Preisler v. Gulezynski, 264 Ill. App. 12 (1931)

Dec. 28, 1931 · Illinois Appellate Court · Gen. No. 35,291
264 Ill. App. 12

James L. Preisler, Defendant in Error, v. Antoni Gulezynski and Rozalia Gulezynski, Plaintiffs in Error.

Gen. No. 35,291.

Opinion filed December 28, 1931.

Alanson C. Noble, for plaintiffs in error; Chester D. Kern, of counsel.

Leon A. Semerak, for defendant in error.

Mr. Presiding Justice O’Connor

delivered the opinion of the court.

January 16,1931, at 10 o’clock in the morning, plaintiff caused judgment by confession to be entered in the *13circuit court of Cook county against the defendants for $3,850, which included $350 attorney’s fees. The basis of the judgment was a document entitled “Extension of Loan.” Afterwards, April 3, 1931, the defendants filed their verified petition to open up the judgment and for leave to defend, and on the same day an order was entered denying the motion. There next appears in the record an order entered April 14, which recites that the defendants, by their counsel, moved the court to vacate and set aside the order of April 3, and to open up the judgment, and that they be given leave to defend. The motion was again denied and the defendants appeal to this court. They were given time within which to file their bond and bill of exceptions. The bill of exceptions was approved and filed, and afterwards this writ of error was sued out from this court.

The record discloses that the defendants purchased a piece of real estate in Chicago on which there was a mortgage of $3,500 secured by a trust deed executed by the prior owners of the property. The $3,500 came due on January 16, 1931, and on that date the defendants executed the document on which the judgment was confessed. At the top of this document, in large letters, appears the following: “Extension of Loan.” It then recites that in consideration of the extension of the time of payment of the $3,500 which was evidenced by a note and trust deed executed January 16,1928, by the former owners of the property, for a period of three years, the defendants agreed to pay the $3,500 on January 16, 1934, with interest payable semiannually as evidenced by interest coupons executed by the defendants. And it was further provided that all of the covenants and agreements in the note and trust deed should remain unchanged except the time of payment. Then followed the authority to confess judgment for the amount remaining due, together with $350 attorney’s fees.

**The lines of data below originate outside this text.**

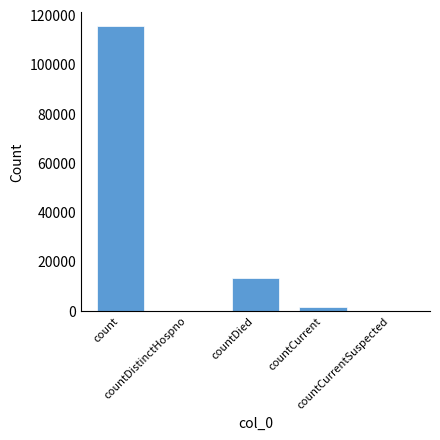

Are the bars grouped side by side (vs. stacked)?

No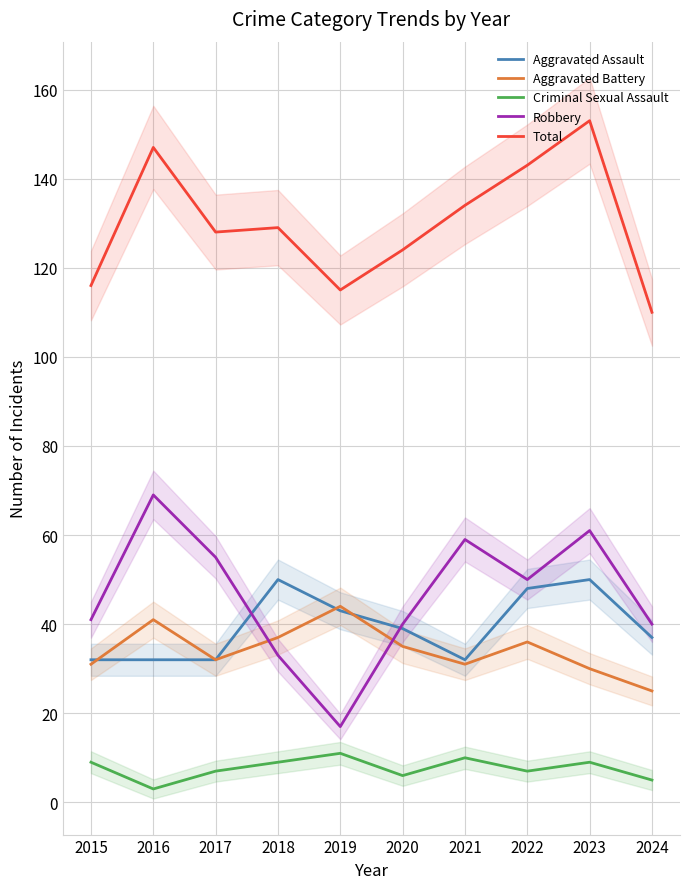

At which category is the sum across all series the highest?

2023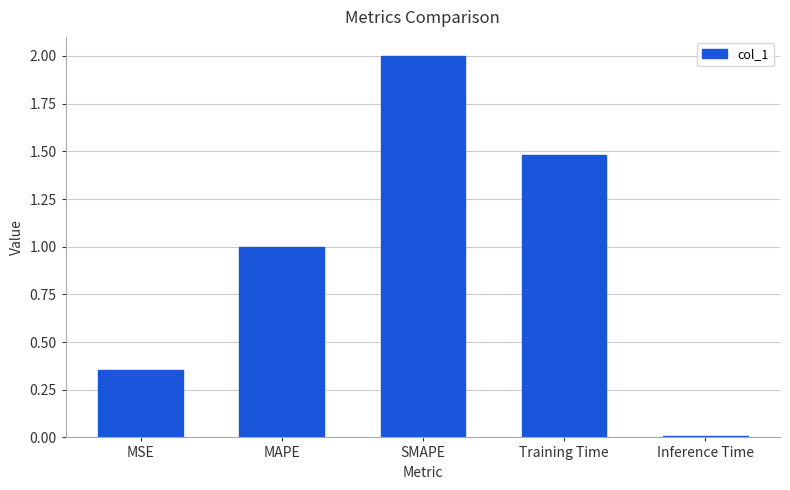

Which label corresponds to the largest value in the chart?

SMAPE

*14It will be noted that this “Extension of Loan” was executed by the defendants January 16, 1931, and on the morning of the same day plaintiff caused judgment to be entered in the circuit court of Cook comity. It is obvious that this confession of judgment was a fraud on the defendants. The record discloses that the defendants had little education and were practically unable to read or write the English language, and that they were led to believe that plaintiff was extending the time of payment of the loan for three years. Of course plaintiff could not confess judgment against the defendants on the note evidencing the $3,500 which was secured by the mortgage then on the property because the defendants had not signed that note and obviously he could not obtain a judgment for attorney’s fees against them. The document on which judgment was confessed can in no sense be deemed a promissory note. It is entitled an “Extension of Loan.” That is what it purports to be, and plaintiff ought not to have had the defendants execute this document under the guise of extending the time of payment of the loan, and then turn around and claim it was a promissory note on which judgment might be confessed.

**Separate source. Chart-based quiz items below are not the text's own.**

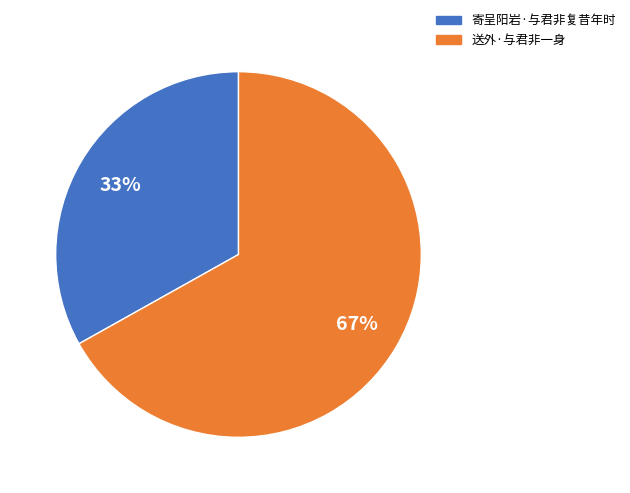

To the nearest percent, what portion does 寄呈阳岩·与君非复昔年时 represent?

33%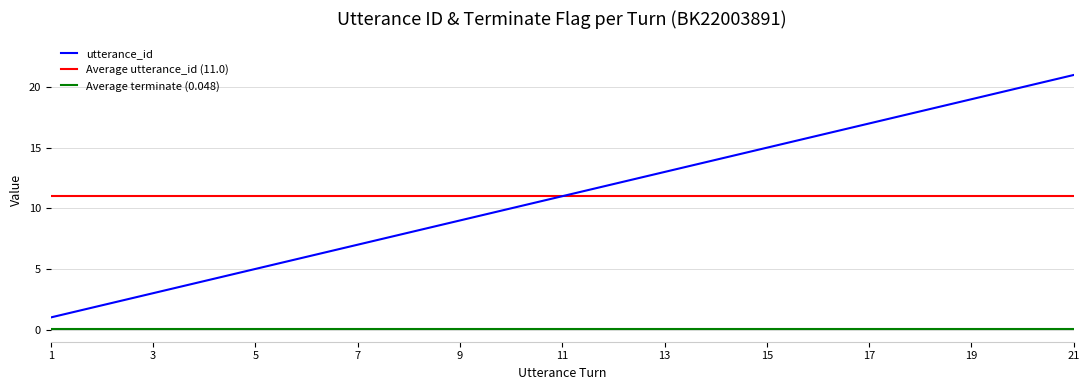

What is the highest value of the utterance_id series?

21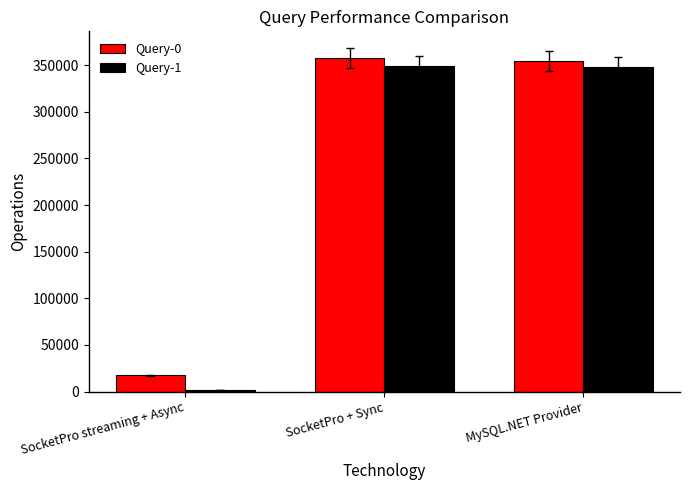

Is the value of Query-1 at MySQL.NET Provider greater than the value of Query-0 at MySQL.NET Provider?

No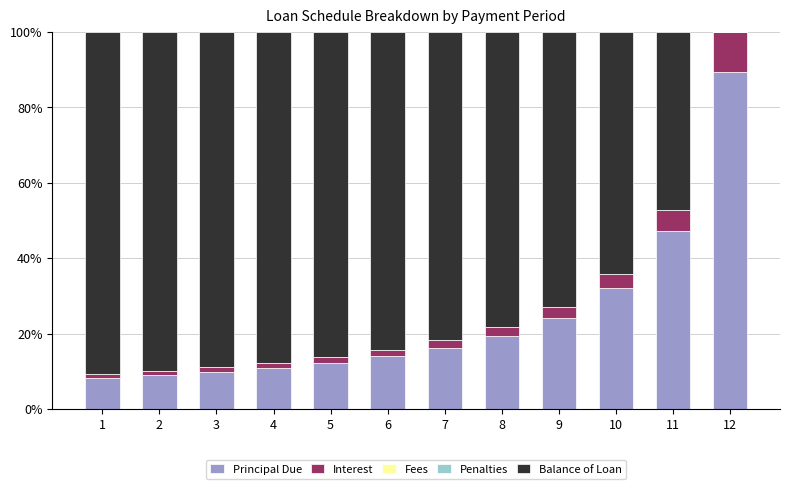

Is it true that Principal Due equals 26.0 at 7?

False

We have condemned somewhat similar documents on which it was sought to have judgment confessed. Elaborated Ready Roofing Co. v. Hunter, 262 Ill. App. 380. In that case we said (pp. 384 — 5): “Plaintiff declared on a promissory note, but the copy of it attached to and made a part of the statement of claim can in no sense be construed as a promissory note. It is an order given by defendant to plaintiff to repair defendant’s property. Plaintiff ought not be permitted, under the guise of an order to repair buildings, to claim that the document is a promissory note upon which a judgment might be confessed. ”

There are a great many other errors in the record, on account of which the court should have vacated the *15judgment, one of which is that the declaration filed was not signed by any attorney and that a number of blank spaces in the printed declaration were not filled out, so that it is more or less meaningless. In view of the fact that we hold that the docume.nt, which is the basis of the judgment, was an agreement to extend the time of the payment of the loan and not a promissory note, the order of the circuit court refusing to vacate the judgment is erroneous and it is reversed and the matter is remanded to the circuit court for further proceedings not inconsistent with the views herein expressed.

Reversed and remanded.

McStjrely and Hatchett, JJ., concur.